A new ab initio equation of state of hcp-Fe and its implication on the interior structure and mass-radius relations of rocky super-Earths

Abstract

More than a third of all exoplanets can be classified as super-Earths based on radius (1-2 R) and mass (< 10 M). Here we model mass-radius relations based on silicate mantle and iron core equations of state to infer to first order the structure and composition range of rocky super-Earths assuming insignificant gas envelopes. We develop a new equation of state of hexagonal close packed (hcp) iron for super-Earth conditions (SEOS) based on density functional theory results for pressures up to 137~TPa. A comparison of SEOS and extrapolated equations of state for iron from the literature reveals differences in density of up to 4% at 1~TPa and up to 20% at 10~TPa. Such density differences change the derived mass by up to 10\% for Earth-like super-Earths (core radius fraction of 0.5) and 20% for Mercury-like super-Earths (core radius fraction of 0.8). We find that the effect of temperature on mass (< 5%) is smaller than that resulting from the extrapolation of the equations of state of iron and lower mantle temperatures are too low to allow for rock and iron miscibility for R<1.75 R. We find that modeling uncertainties dominate over observational uncertainties for many observed super-Earths.
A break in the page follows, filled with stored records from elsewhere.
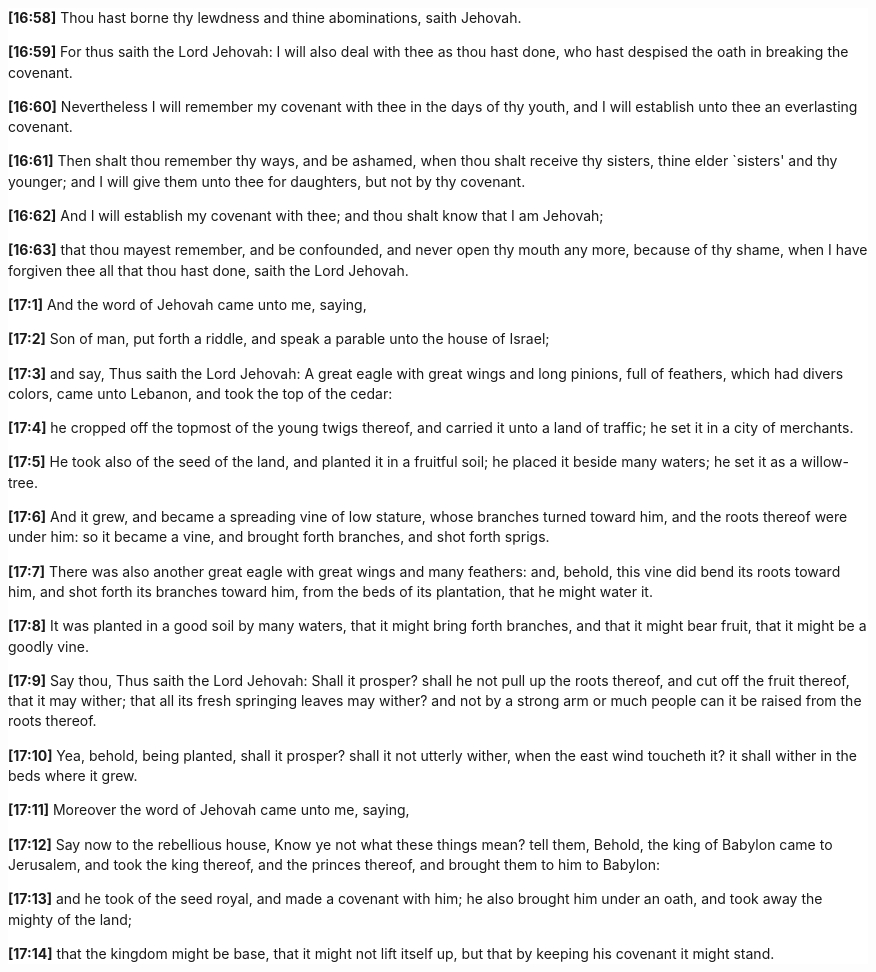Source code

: **[16:58]** Thou hast borne thy lewdness and thine abominations, saith Jehovah.

**[16:59]** For thus saith the Lord Jehovah: I will also deal with thee as thou hast done, who hast despised the oath in breaking the covenant.

**[16:60]** Nevertheless I will remember my covenant with thee in the days of thy youth, and I will establish unto thee an everlasting covenant.

**[16:61]** Then shalt thou remember thy ways, and be ashamed, when thou shalt receive thy sisters, thine elder `sisters' and thy younger; and I will give them unto thee for daughters, but not by thy covenant.

**[16:62]** And I will establish my covenant with thee; and thou shalt know that I am Jehovah;

**[16:63]** that thou mayest remember, and be confounded, and never open thy mouth any more, because of thy shame, when I have forgiven thee all that thou hast done, saith the Lord Jehovah.

**[17:1]** And the word of Jehovah came unto me, saying,

**[17:2]** Son of man, put forth a riddle, and speak a parable unto the house of Israel;

**[17:3]** and say, Thus saith the Lord Jehovah: A great eagle with great wings and long pinions, full of feathers, which had divers colors, came unto Lebanon, and took the top of the cedar:

**[17:4]** he cropped off the topmost of the young twigs thereof, and carried it unto a land of traffic; he set it in a city of merchants.

**[17:5]** He took also of the seed of the land, and planted it in a fruitful soil; he placed it beside many waters; he set it as a willow-tree.

**[17:6]** And it grew, and became a spreading vine of low stature, whose branches turned toward him, and the roots thereof were under him: so it became a vine, and brought forth branches, and shot forth sprigs.

**[17:7]** There was also another great eagle with great wings and many feathers: and, behold, this vine did bend its roots toward him, and shot forth its branches toward him, from the beds of its plantation, that he might water it.

**[17:8]** It was planted in a good soil by many waters, that it might bring forth branches, and that it might bear fruit, that it might be a goodly vine.

**[17:9]** Say thou, Thus saith the Lord Jehovah: Shall it prosper? shall he not pull up the roots thereof, and cut off the fruit thereof, that it may wither; that all its fresh springing leaves may wither? and not by a strong arm or much people can it be raised from the roots thereof.

**[17:10]** Yea, behold, being planted, shall it prosper? shall it not utterly wither, when the east wind toucheth it? it shall wither in the beds where it grew.

**[17:11]** Moreover the word of Jehovah came unto me, saying,

**[17:12]** Say now to the rebellious house, Know ye not what these things mean? tell them, Behold, the king of Babylon came to Jerusalem, and took the king thereof, and the princes thereof, and brought them to him to Babylon:

**[17:13]** and he took of the seed royal, and made a covenant with him; he also brought him under an oath, and took away the mighty of the land;

**[17:14]** that the kingdom might be base, that it might not lift itself up, but that by keeping his covenant it might stand.
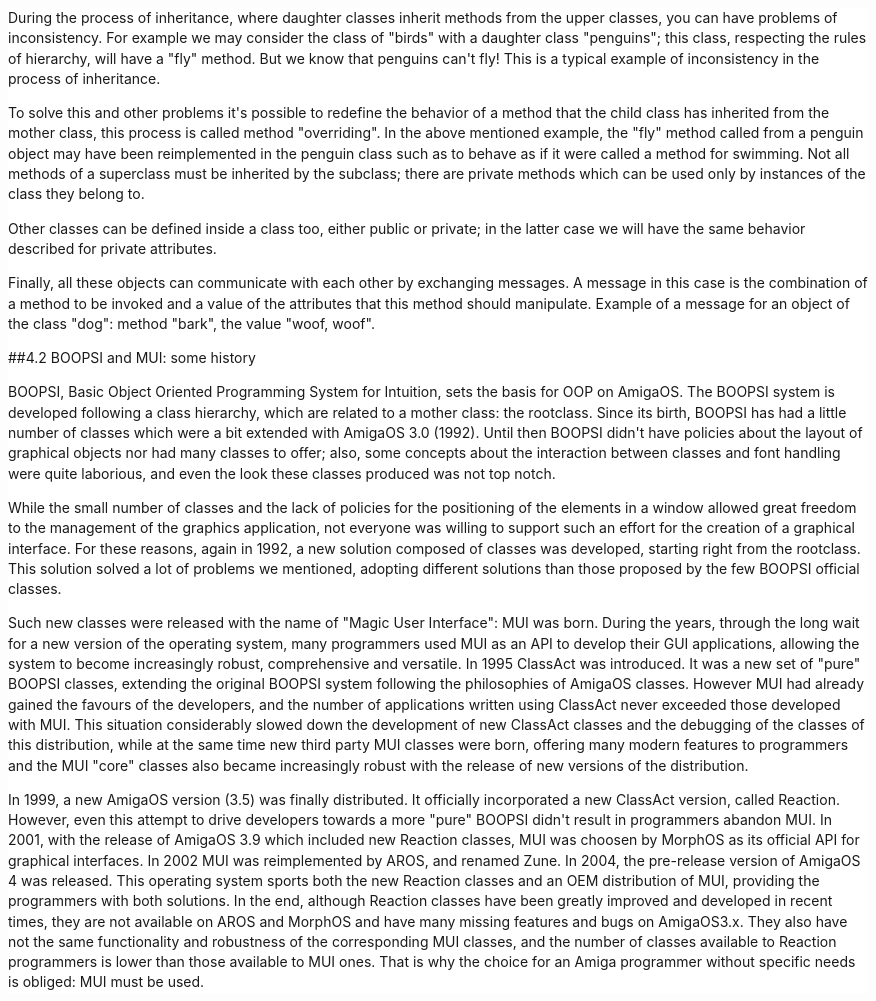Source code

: During the process of inheritance, where daughter classes inherit methods from the upper
classes, you can have problems of inconsistency. For example we may consider the class of
"birds" with a daughter class "penguins"; this class, respecting the rules of hierarchy,
will have a "fly" method. But we know that penguins can't fly! This is a typical example of
inconsistency in the process of inheritance.

To solve this and other problems it's possible to redefine the behavior of a method that the
child class has inherited from the mother class, this process is called method "overriding".
In the above mentioned example, the "fly" method called from a penguin object may have been
reimplemented in the penguin class such as to behave as if it were called a method for swimming.
Not all methods of a superclass must be inherited by the subclass; there are private methods which
can be used only by instances of the class they belong to.

Other classes can be defined inside a class too, either public or private; in the latter case we
will have the same behavior described for private attributes.

Finally, all these objects can communicate with each other by exchanging messages.
A message in this case is the combination of a method to be invoked and a value of the attributes
that this method should manipulate.
Example of a message for an object of the class "dog": method "bark", the value "woof, woof".

##4.2 BOOPSI and MUI: some history

BOOPSI, Basic Object Oriented Programming System for Intuition, sets the basis for OOP on AmigaOS.
The BOOPSI system is developed following a class hierarchy, which are related to a mother class:
the rootclass. Since its birth, BOOPSI has had a little number of classes which were a bit
extended with AmigaOS 3.0 (1992). Until then BOOPSI didn't have policies about the layout of
graphical objects nor had many classes to offer; also, some concepts about the interaction between
classes and font handling were quite laborious, and even the look these classes produced was not top notch.

While the small number of classes and the lack of policies for the positioning of the elements in
a window allowed great freedom to the management of the graphics application, not everyone was
willing to support such an effort for the creation of a graphical interface.
For these reasons, again in 1992, a new solution composed of classes was developed, starting right
from the rootclass. This solution solved a lot of problems we mentioned, adopting different
solutions than those proposed by the few BOOPSI official classes.

Such new classes were released with the name of "Magic User Interface": MUI was born.
During the years, through the long wait for a new version of the operating system, many
programmers used MUI as an API to develop their GUI applications, allowing the system to become
increasingly robust, comprehensive and versatile.
In 1995 ClassAct was introduced. It was a new set of "pure" BOOPSI classes, extending the original
BOOPSI system following the philosophies of AmigaOS classes. However MUI had already gained
the favours of the developers, and the number of applications written using ClassAct never
exceeded those developed with MUI.
This situation considerably slowed down the development of new ClassAct classes and the debugging
of the classes of this distribution, while at the same time new third party MUI classes were born,
offering many modern features to programmers and the MUI "core" classes also became increasingly
robust with the release of new versions of the distribution.

In 1999, a new AmigaOS version (3.5) was finally distributed. It officially incorporated a new
ClassAct version, called Reaction. However, even this attempt to drive developers towards a more
"pure" BOOPSI didn't result in programmers abandon MUI. In 2001, with the release of AmigaOS 3.9
which included new Reaction classes, MUI was choosen by MorphOS as its official API for graphical
interfaces.
In 2002 MUI was reimplemented by AROS, and renamed Zune. In 2004, the pre-release version of
AmigaOS 4 was released. This operating system sports both the new Reaction classes and an OEM
distribution of MUI, providing the programmers with both solutions. In the end, although
Reaction classes have been greatly improved and developed in recent times, they are not available
on AROS and MorphOS and have many missing features and bugs on AmigaOS3.x. They also have not
the same functionality and robustness of the corresponding MUI classes, and the
number of classes available to Reaction programmers is lower than those available to MUI ones.
That is why the choice for an Amiga programmer without specific needs is obliged: MUI must be used.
We illustrate these uncertainties explicitly for Kepler-36b with well-constrained mass and radius. Assuming a core composition of 0.8 Fe (equivalent to 50 mol% S) instead of pure Fe leads to an increase of the core radius fraction from 0.53 to 0.64. Using a mantle composition of Mg0.5Fe0.5SiO3 instead of MgSiO3 leads to a decrease of the core radius fraction to 0.33. Effects of thermal structure and the choice of equation of state for the core material on the core radius of Kepler-36b are small but non-negligible, reaching 2% and 5%, respectively.